> [Material shown]

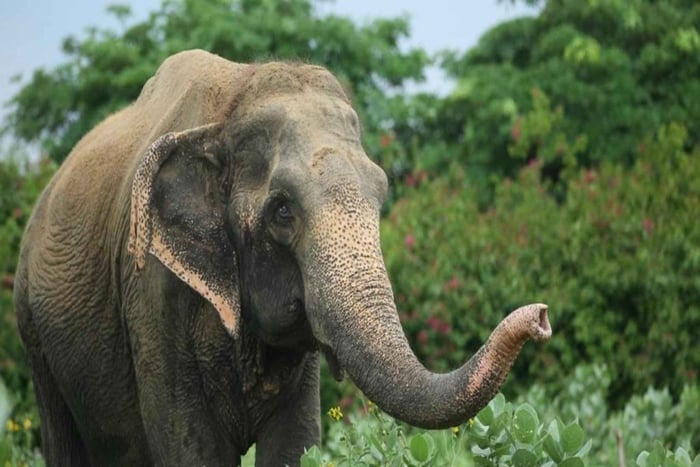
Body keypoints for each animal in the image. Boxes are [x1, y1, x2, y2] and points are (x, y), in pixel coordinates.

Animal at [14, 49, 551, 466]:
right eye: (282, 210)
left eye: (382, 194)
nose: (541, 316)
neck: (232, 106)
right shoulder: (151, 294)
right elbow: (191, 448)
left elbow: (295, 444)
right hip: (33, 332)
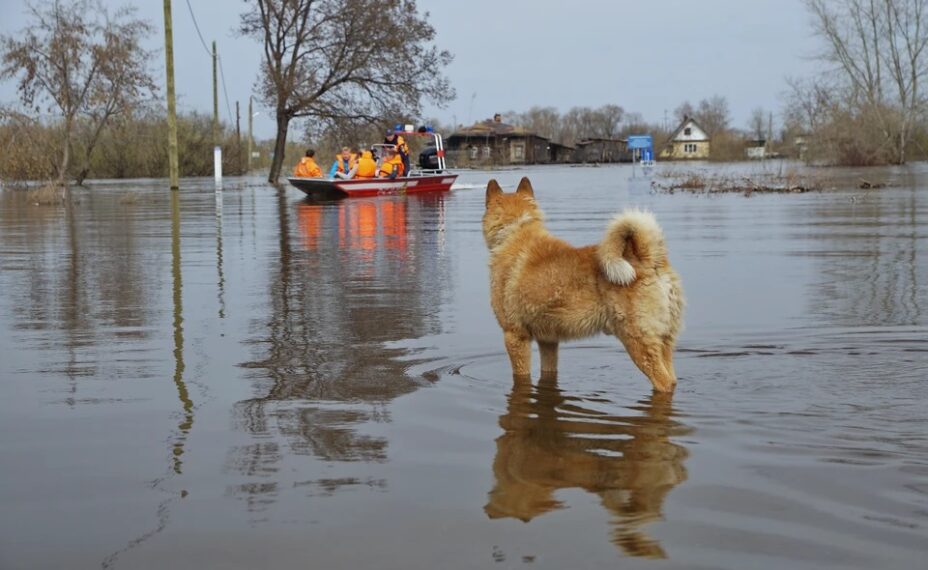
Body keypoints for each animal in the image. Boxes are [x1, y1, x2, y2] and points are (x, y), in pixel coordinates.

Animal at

...

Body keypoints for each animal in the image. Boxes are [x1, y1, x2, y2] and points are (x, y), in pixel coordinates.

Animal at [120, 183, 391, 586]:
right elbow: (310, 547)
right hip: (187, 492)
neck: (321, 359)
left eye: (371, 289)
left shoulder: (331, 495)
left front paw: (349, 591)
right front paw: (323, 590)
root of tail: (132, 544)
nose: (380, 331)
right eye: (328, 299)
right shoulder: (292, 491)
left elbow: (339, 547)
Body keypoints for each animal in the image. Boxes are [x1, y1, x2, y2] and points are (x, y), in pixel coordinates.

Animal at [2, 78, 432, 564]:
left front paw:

> [What to work on]
Go through the entries and copy every line that has "shoulder".

> [Answer to the exercise]
right shoulder: (151, 294)
left shoulder: (331, 495)
right shoulder: (292, 491)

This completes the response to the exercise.